Trump Taps Musk’s SpaceX to Help Protect Americans

Tada Images
Tada Images

President Donald Trump is shaking up the federal government’s bloated bureaucracy, and his latest move has conservatives cheering. On Thursday, Transportation Secretary Sean Duffy announced that engineers from Elon Musk’s SpaceX are hitting the ground running at the Federal Aviation Administration to modernize America’s outdated air traffic control system. This bold step comes as the administration slashes inefficiencies through Musk’s Department of Government Efficiency (DOGE), proving once again that Republicans are serious about delivering results—not just empty promises.

Duffy laid out the mission clearly during a press briefing.

“This is why I’ve enlisted the brightest minds, including SpaceX engineers, to help upgrade our aviation system,” he said. “I am fully committed to transportation excellence, as well as transparency and honesty with the public.”

He pointed to the deadly January 29 crash between an Army Black Hawk helicopter and an American Airlines flight at Reagan National Airport as a wake-up call. That tragedy, which killed 67 people, exposed the FAA’s creaky infrastructure—still running on tech from the 1980s. Duffy’s not wrong: we’re stuck with a rotary phone system in a smartphone world, and it’s costing lives.

The SpaceX crew didn’t waste time. They rolled into FAA facilities on Monday, starting at the Air Traffic Control Command Center and Potomac TRACON in Warrenton, Virginia. Acting FAA Administrator Chris Rocheleau confirmed the push in an email to staff.

“We are asking for their help to engineer solutions while we keep the airspace open and safe,” he wrote. “They will contribute to our goal of continuous improvement, which is the key to making sure flying continues to be the safest mode of transportation.”

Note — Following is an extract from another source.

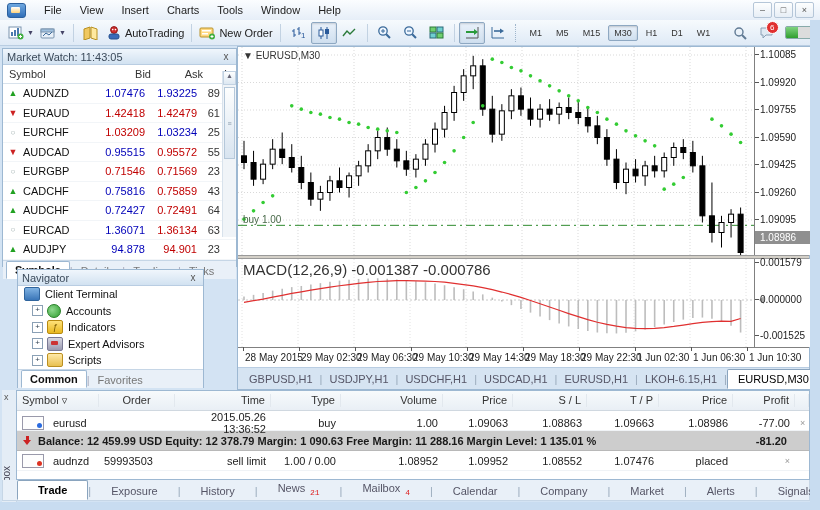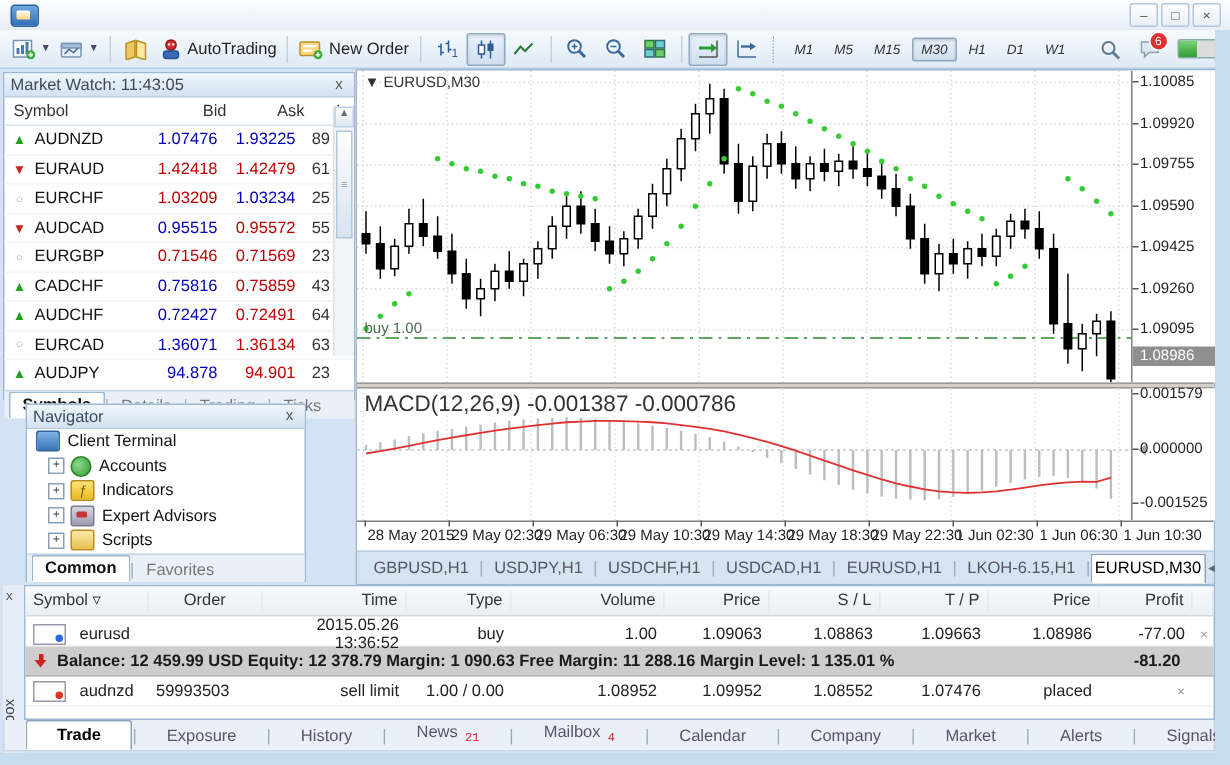"File" div { html: none -> <div> <div>File</div> <div>View</div> <div>Insert</div> <div>Charts</div> <div>Tools</div> <div>Window</div> <div>Help</div> </div> }
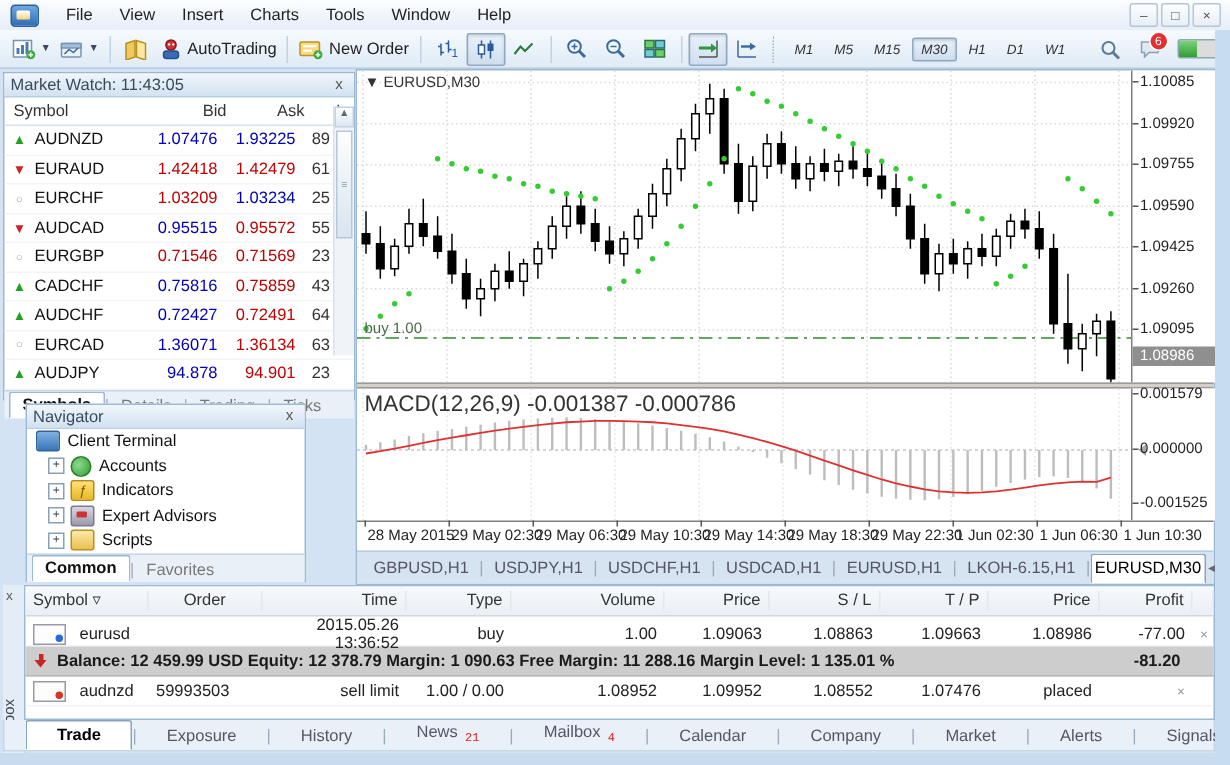"M1" .tf-btn { font-style: italic -> none }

Duffy told Fox News the engineers were there to observe and craft a phased plan to fix the system, adding, “It’s not just SpaceX, we’re going to ask everyone else to come in that’s smart and bright and loves America to think through the process.” That’s a call conservatives can rally behind—bring in the best, ditch the red tape, and get it done.

The Department of Transportation made it clear there’s no favoritism here. A spokesperson noted that SpaceX engineers are special government employees, kept separate from the FAA’s regulatory arm overseeing Musk’s rocket company to avoid conflicts. This isn’t about handouts—it’s about competence. Musk himself weighed in on X.

“The safety of air travel is a non-partisan matter,” he posted. “SpaceX engineers will help make air travel safer.”

Critics like Hillary Clinton have predictably cried foul, hinting at special access for Musk. Duffy shut that down fast, pointing out the FAA regularly hosts private companies. SpaceX’s $22 billion in government contracts—mostly with NASA and the Pentagon—prove they’re no strangers to federal collaboration. The left’s whining won’t stop progress.

The FAA’s been a mess for years—understaffed, overstretched, and limping along post-Biden. Trump’s already axed probationary hires to trim fat, and now he’s unleashing Musk’s team to rebuild from the ground up. Conservatives know this is what winning looks like: private-sector know-how fixing government failures. With SpaceX engineers on the case, the GOP’s delivering a safer, stronger America—exactly what the people voted for.